Volume 2019 |Article ID 5674193 | 5 pages |

An Unusual Cause of Bleeding in a Patient with Chronic Myeloid Leukemia Chronic Phase

Academic Editor: Masayuki Nagasawa
Received01 Apr 2019
Revised19 Jul 2019
Accepted09 Aug 2019
Published09 Sep 2019


Chronic myelogenous leukemia (CML) is a clonal myeloproliferative neoplasm (MPN) characterized by dysregulated and uncontrolled proliferation of mature and maturing granulocytes with normal differentiation. A genetic hallmark of CML is the presence of the fusion gene product BCR-ABL. Bleeding diathesis in CML patients is rare (<10%) and primarily caused by acquired platelet dysfunction. We report a rare case of an adult CML chronic phase patient who presented with spontaneous muscle hematoma due to acquired Glanzmann’s thrombasthenia (GT). On laboratory workup, a GT was confirmed along with the diagnosis of CML in chronic phase. The muscle hematoma was completely resolved following imatinib therapy. The present case demonstrates that bleeding is a complication of MPNs and highlights the importance of both acquired GT diagnosis to determine the cause of bleeding in CML and of prompt treatment with imatinib to reverse this condition.

1. Introduction

Chronic myeloid leukemia (CML) is a clonal hematopoietic stem cell disorder driven by the BCR-ABL1 chimeric gene product and resulting from a reciprocal balanced translocation between the long arms of chromosomes 9 and 22, t(9;22), cytogenetically detected as the Philadelphia chromosome (Ph). Hemorrhagic manifestations are not uncommon in CML patients. Platelet dysfunction appears to be the primary cause of bleeding in patients with CML. Hemorrhagic manifestations typically resolve with treatment, suggesting that the platelet dysfunction is related to disease activity [1]. Acquired Glanzmann’s thrombasthenia (GT) is a rare bleeding disorder characterized by abrupt onset of moderate-to-severe bleeding tendency and prolonged bleeding time but with normal platelet count and normal or reduced platelet glycoprotein (GP) expression. Acquired GT is an uncommon event in association with CML, and it may be caused by the formation of autoantibodies against the GPIIb/IIIa complex [2]. Nurden has reported that platelet glycoprotein dysfunction and signaling defects may occur in myeloproliferative neoplasms (MPNs), including CML [3].

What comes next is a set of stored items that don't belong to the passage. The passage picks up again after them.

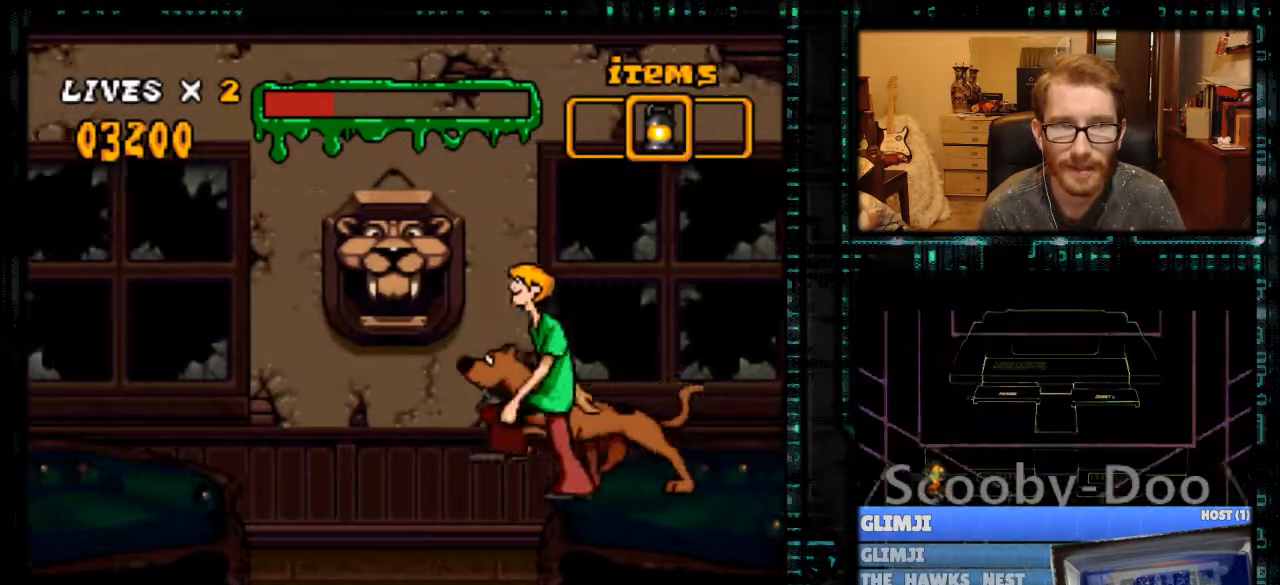
{"buttons": ["X", "DPAD_LEFT"], "events": [[133, "DPAD_LEFT", "up"], [233, "X", "down"], [367, "DPAD_LEFT", "down"]]}
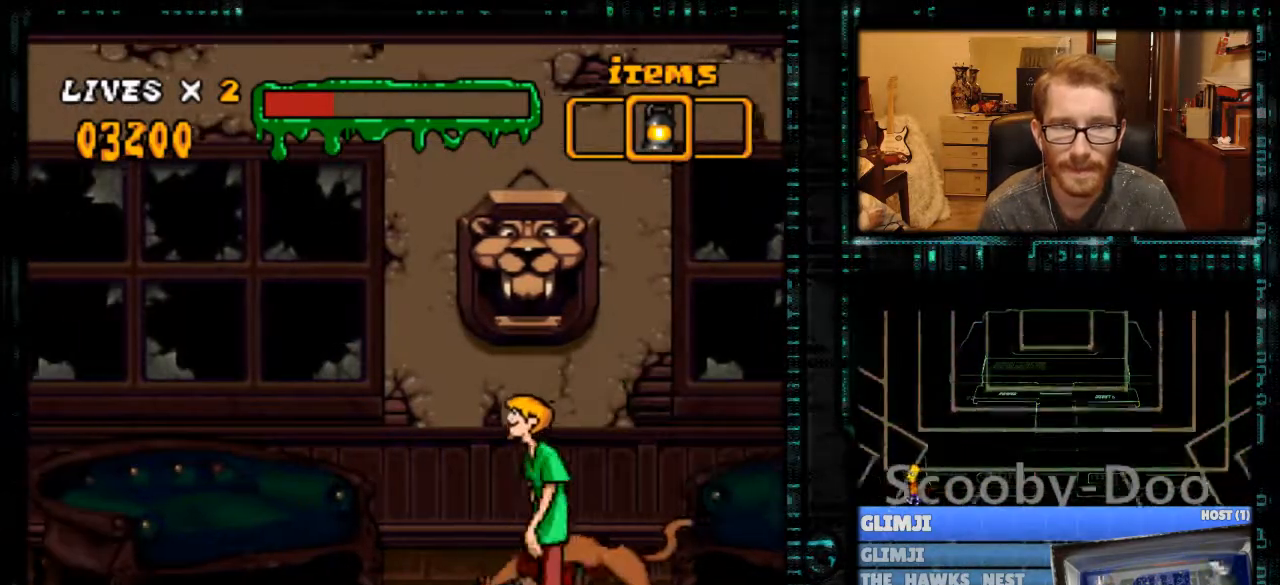
{"buttons": ["X", "DPAD_LEFT"], "events": []}
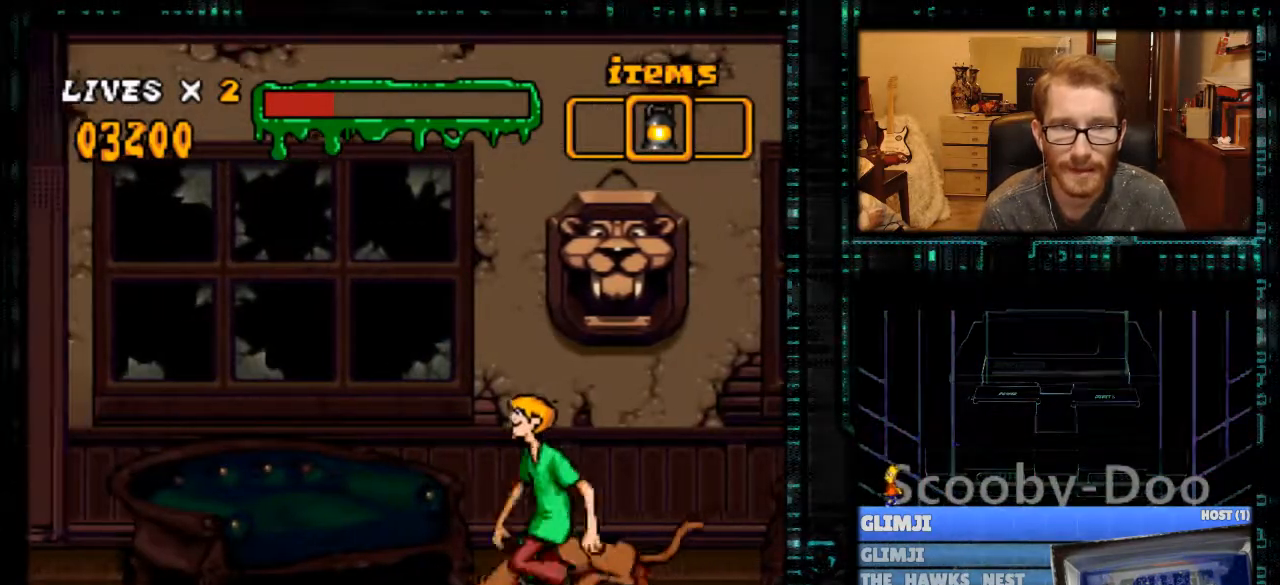
{"buttons": ["X", "DPAD_RIGHT"], "events": [[300, "DPAD_LEFT", "up"], [367, "DPAD_RIGHT", "down"]]}
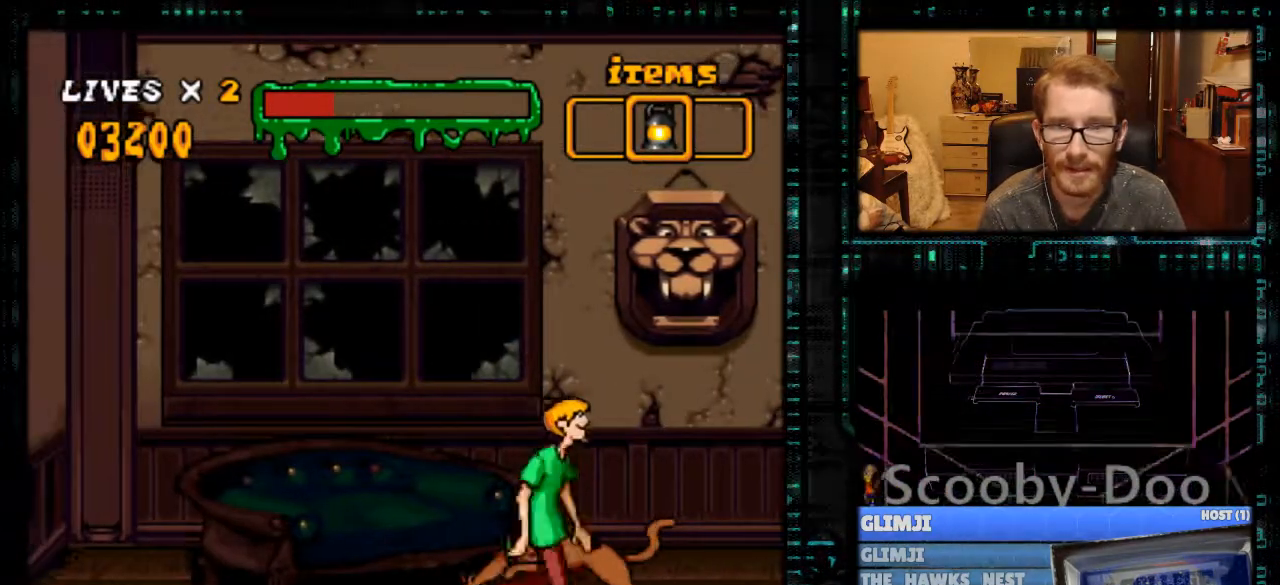
{"buttons": ["X", "DPAD_RIGHT"], "events": []}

We report a rare case of adult CML chronic phase in a patient who presented with spontaneous muscle hematoma due to acquired GT; however, due to constraints, glycoprotein expression was not measured. The present case demonstrates that bleeding is a complication of MPNs and emphasizes the importance of acquired GT diagnosis to identify the cause of bleeding in CML; furthermore, prompt treatment with imatinib can achieve a reversal of this condition.

2. Case Presentation

A 45-year-old married female patient presented with swelling in the right thigh and low-grade intermittent fever for the past month with no history of trauma. The patient had a history of two small hematomas in the right and left thigh region in the preceding 3 months that had resolved spontaneously. There was no family history of bleeding disorder, and she was not taking any prior medication. On examination, she had normal vital status with mild pallor, mild hepatomegaly, and moderate splenomegaly. Ultrasonography of the abdomen showed hepatomegaly with a liver span of 16.1 cm and massive splenomegaly of 14 cm below the left costal margin, while ultrasonography of the right thigh showed extensive hematoma on the anterolateral aspect limited in the upper-mid region of both intramuscular and fascial planes.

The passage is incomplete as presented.